While video has seemingly taken over the web, there's no denying that images online are everywhere. It's hard to head to a single website without seeing an image or two, and given the vast variety of different screen resolutions out there, it can be difficult for websites and designers to get the right quality of image for their audience. Now that data allowances are a big deal once again, customers are often looking for ways to cut down on their data usage, and websites are awarded brownie points for cutting down the amount their pages use, too. The problem with this, however, is that using an image that has a smaller data footprint is often smaller in terms of resolution and therefore in quality, too. Now, Google wants their new RAISR initiative to help bridge this gap.
Over on the Google Research Blog, the team behind RAISR, or Rapid and Accurate Image Super-Resolution explain the technique. In a nutshell, the team used Machine Learning to "train" a computer algorithm to more efficiently fill in the gaps when enlarging a smaller image. Usually, when we enlarge a smaller image, things become quite blocky, and this is because traditional enlarging techniques fill in the pixels that are side-by-side each other with squares of a similar color, because it doesn't know any better.
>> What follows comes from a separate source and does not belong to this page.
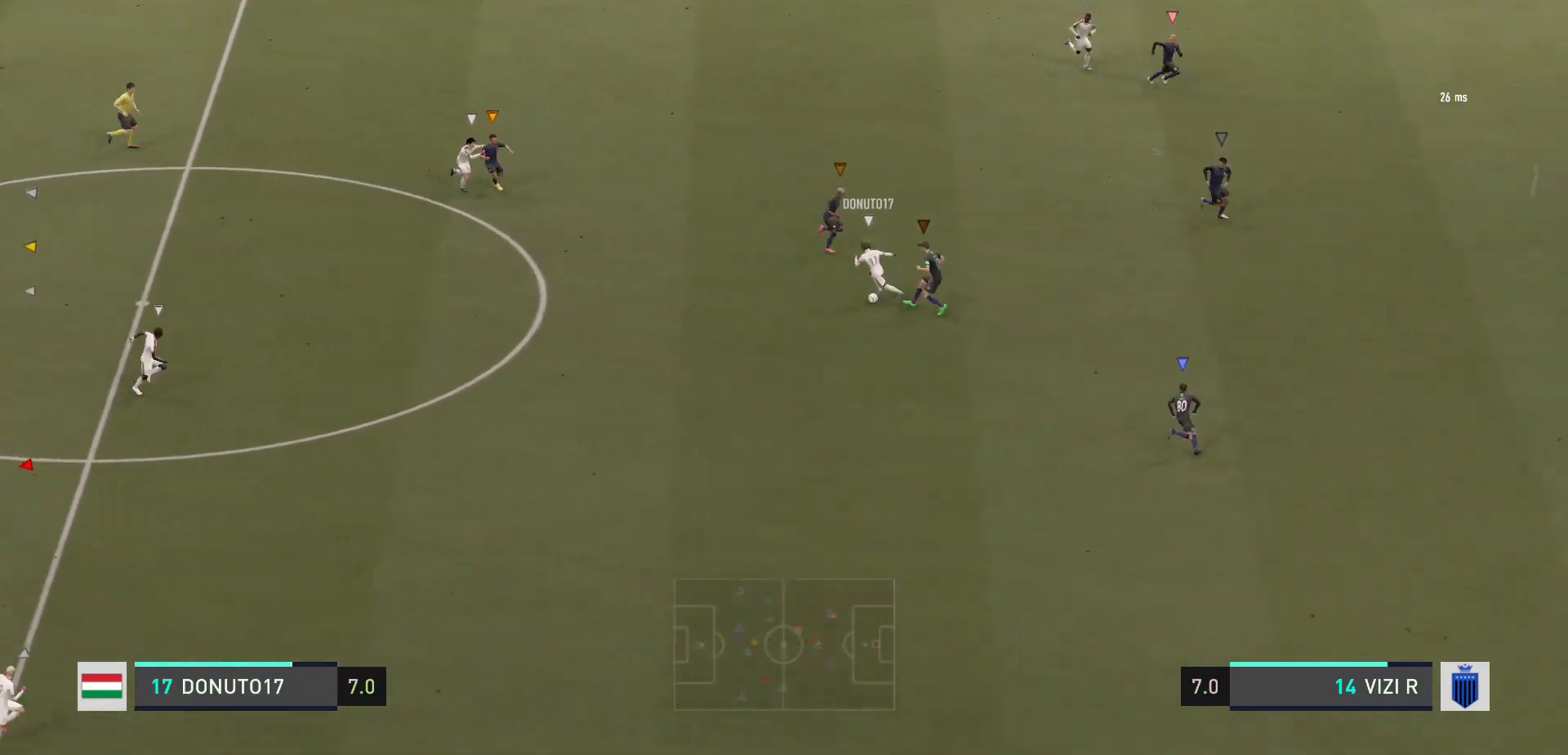
{"buttons": [], "left_stick": "down-right", "right_stick": "center", "events": []}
To fix this, the team gave RAISR 10,000 pairs of images, one lower-resolution and one higher-resolution, in order to give the algorithm an idea of how to fill in the gaps when enlarging those smaller images in order to keep the overall look of the image the same.
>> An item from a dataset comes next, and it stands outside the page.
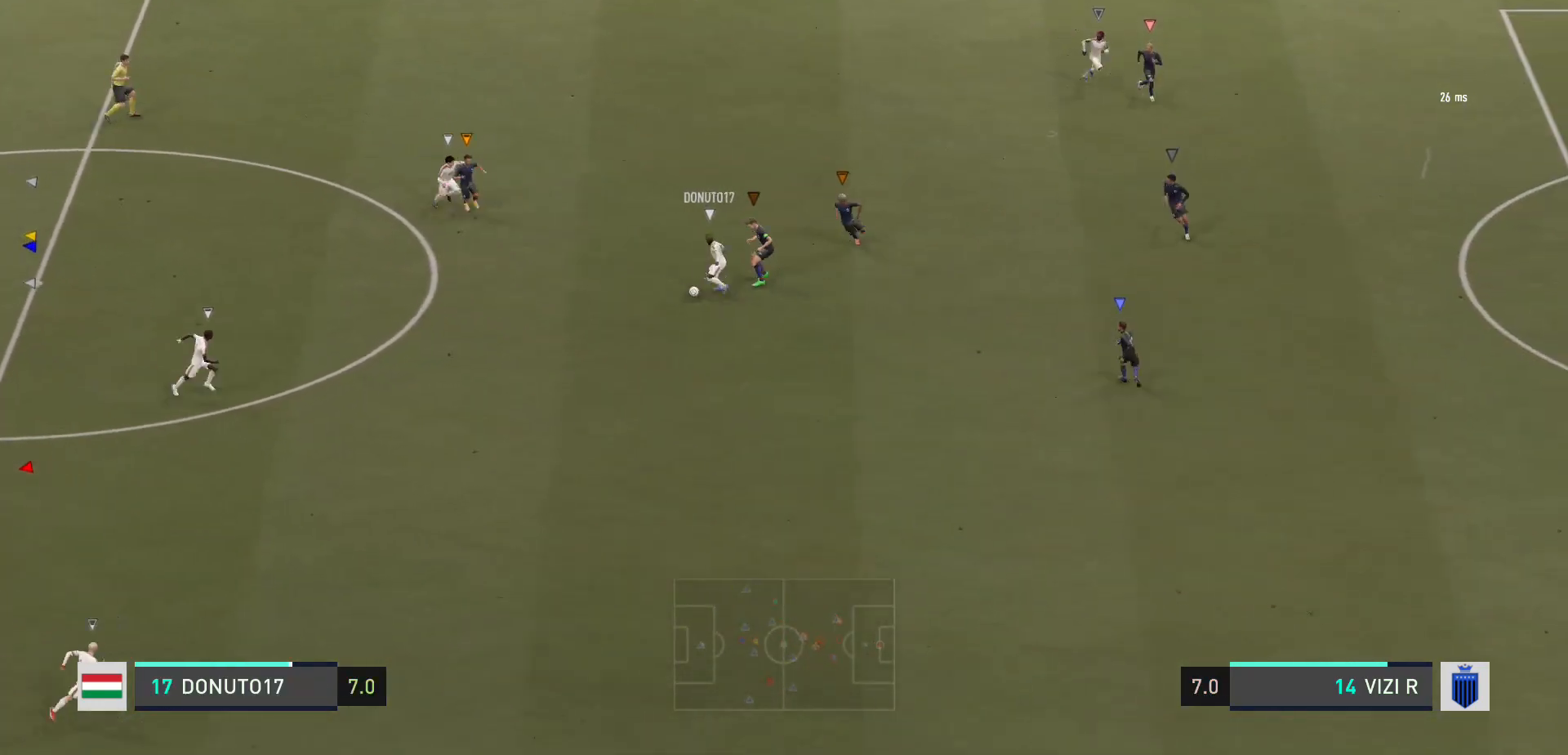
{"buttons": [], "left_stick": "right", "right_stick": "center", "events": [[400, "left_stick", "right"]]}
Super-resolution techniques like these have come a long, long way and Google's RAISR has become something a filter that has a pair of methods it has been trained to use. Both of which - as we can see below - do a great job of improving the overall quality of an enlarged image without using any more data, even if the result can appear a little "soft" in some cases.
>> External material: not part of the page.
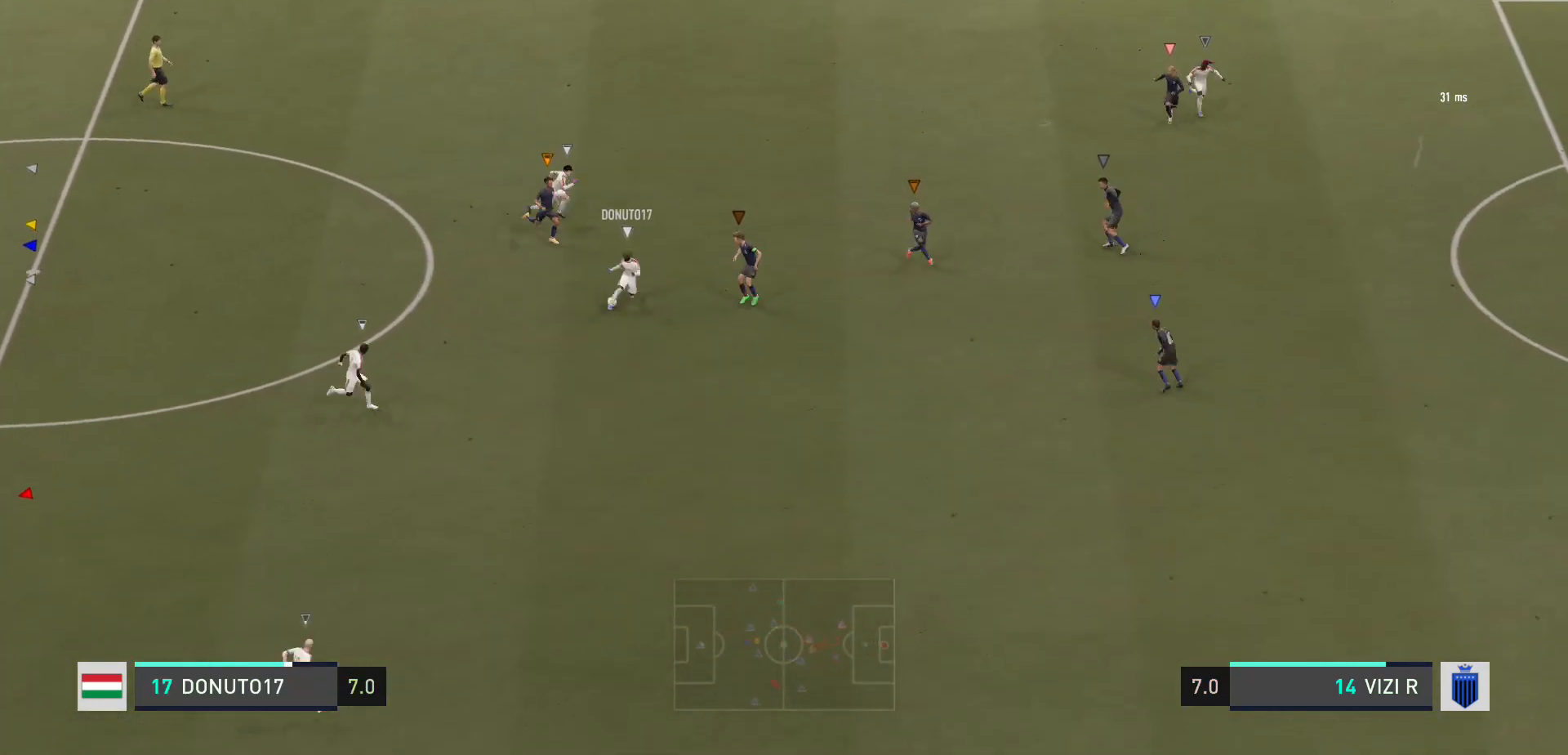
{"buttons": [], "left_stick": "right", "right_stick": "center", "events": []}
The source link below goes into a lot of detail about the new project, and while this might seem like the strange lab stuff we never see in the real world, there are so many real wolrd applications for this. Imagine responsive design on different screen resolutions delivering a great experience no matter the size or resolution of the display, without having to use large and data-heavy images for assets? It could lead to improved magnification of older photographs to get a better look at the past, and it could lead to improvements in photo editing software on our smartphones, too.